King next expresses his disappointment in White moderates whose inaction proves that they value order over justice. He rejects the notion that his activity in Birmingham is to be condemned because it leads to violence: this is like blaming the victim of a robbery because he possessed money that led to the robbery. 

Dr. King’s tactics have been described as “extremist” by the clergymen, and when he first read their letter, he rejected the label: he has given the people a way to channel their discontent in a peaceful way. However, upon reflection, King is satisfied to be called extreme, and he reminds the clergymen that great biblical and historical figures were labeled as extremists too. What matters is not one’s label as an extremist, but the motives behind their extremism: “Will we be extremists for hate, or will we be extremists for love?”

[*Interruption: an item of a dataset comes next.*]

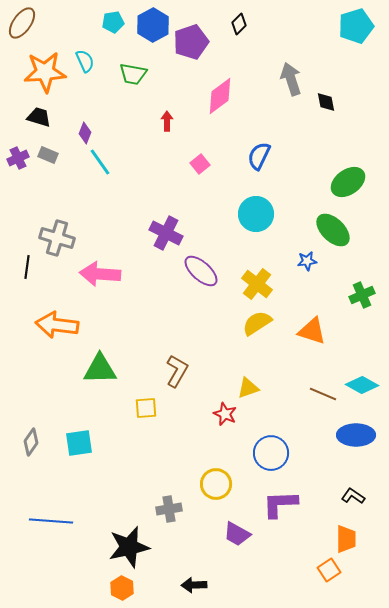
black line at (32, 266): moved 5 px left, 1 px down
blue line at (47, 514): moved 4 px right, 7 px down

Having defended his actions and methods in leading the civil rights movement in Birmingham, King then critiques the behavior of the Southern churches. While some advocate for desegregation, many insist on complying with the segregationist laws. The Christian church was powerful in the days when its members sought to shape and alter society and to align it with moral law. They, too, were labeled as “outsiders” and blamed for disturbing the peace. Whether or not the Southern churches come to the aid of the civil rights movement, King has confidence that freedom will be achieved, because it is both God’s will and the very backbone of America. 

King closes by expressing his gratitude to Whites willing to stand beside African Americans in the civil rights struggle and his disappointment that the clergymen praise the Birmingham police rather than the nonviolent demonstrators. The letter concludes with King asking the clergymen to forgive him if he has understated the truth and God to forgive him if he has overstated it. He signs it with the valediction “Yours for the cause of Peace and Brotherhood.”